If you elect representatives, the rules of the elections process and thereby the seats become the target of capture efforts. And the more having a seat gives you the power to do, the stronger the capture efforts will be.
> A political party that consists of councils of workers who represent an industry. A socialist workers party whose aim is to increase worker control of the economy.
The premise here being that if the party becomes successful, its leaders would somehow be immune from the principal-agent problem. But what stops them from using the fact that most people don't have the bandwidth to pay attention to all the details to stuff their own pockets the same as Democrats and Republicans?
> Socialism is about productive property NOT personal property.
That isn't a discernible category. If you have a house that you can both live in and run a restaurant out of it, which one is it? If you have a computer that can both contain your personal documents and hosts your business website, which one is it? You're not describing a type of property, you're describing a use for it. And if you actually tried to create special rules for making productive use of existing property, expect that to be the first thing anyone tries to capture to secure a monopoly for themselves.
> Take a retail store, the way I generally see it is these persons who work at these places of production would form councils and run it, generally, like any other retail store, but not for the service of private profits.
I mean, there is no law against this right now. You can literally get your friends together, pool your resources and open your own retail store. The biggest existing barrier to this is raising the money for the real estate, which is the thing kept artificially scarce by government zoning restrictions.
> My most sincere take is that Socialism is about increasing production by unchaining it from private profits.
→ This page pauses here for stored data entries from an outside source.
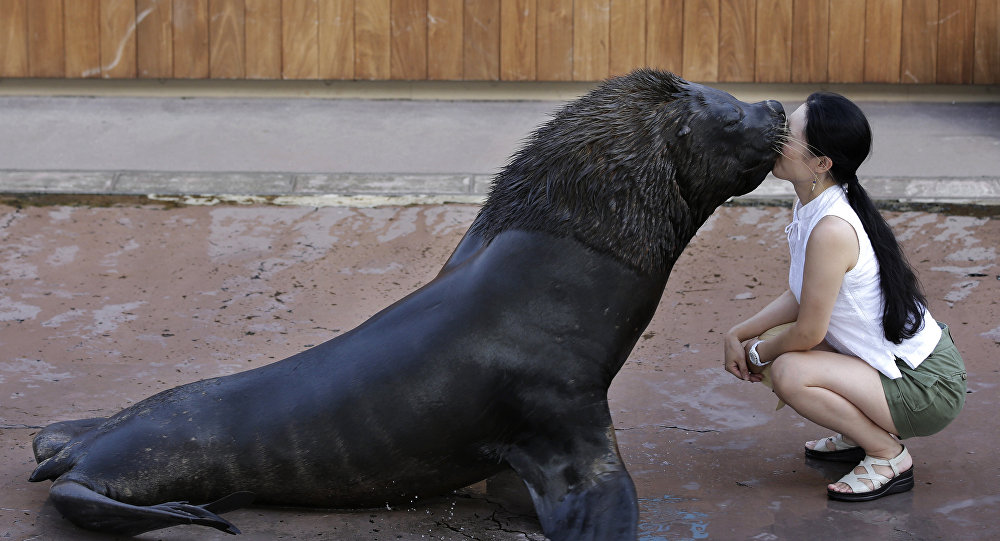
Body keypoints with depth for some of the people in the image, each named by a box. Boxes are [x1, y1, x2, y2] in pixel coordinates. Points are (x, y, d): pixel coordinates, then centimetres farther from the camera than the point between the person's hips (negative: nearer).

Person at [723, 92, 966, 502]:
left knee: (788, 372, -23)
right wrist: (738, 334, 4)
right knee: (777, 355, 6)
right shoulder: (810, 207, 1)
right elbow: (800, 297, 12)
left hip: (926, 390, -9)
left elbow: (809, 331, -21)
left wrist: (758, 354, -3)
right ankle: (862, 433, 20)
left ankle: (889, 456, -5)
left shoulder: (831, 230, -28)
So how are you envisioning this working? You and your friends get together and open a retail store. You all work there and collectively control the company. Do you all get an equal share of the proceeds, even if one of you is the janitor and another is an engineer? If the store is successful and you could use more staff, by what means do you determine who is allowed to join and what they get in exchange for signing on? If the store is successful but you don't need more staff, e.g. because you're good at automating things, does that mean everybody who works there gets a bigger share and no one new is allowed to join? What if someone is already a member and they turn out to be a schmuck who refuses to do their part?
> This is simply propaganda that can be dispelled by a simple look through CIA wires.
The CIA sucks but the USSR actually was a dystopia. You can ask the people who used to live under it, many of them are still alive. Bread lines and the Stasi were both actually a thing.
> You don't strictly need money in order to produce, you need willing and able people.
Money is a proxy. To produce you need labor and materials. But where do they come from? What gives someone the incentive to grow food for other people or build tractors or mine copper?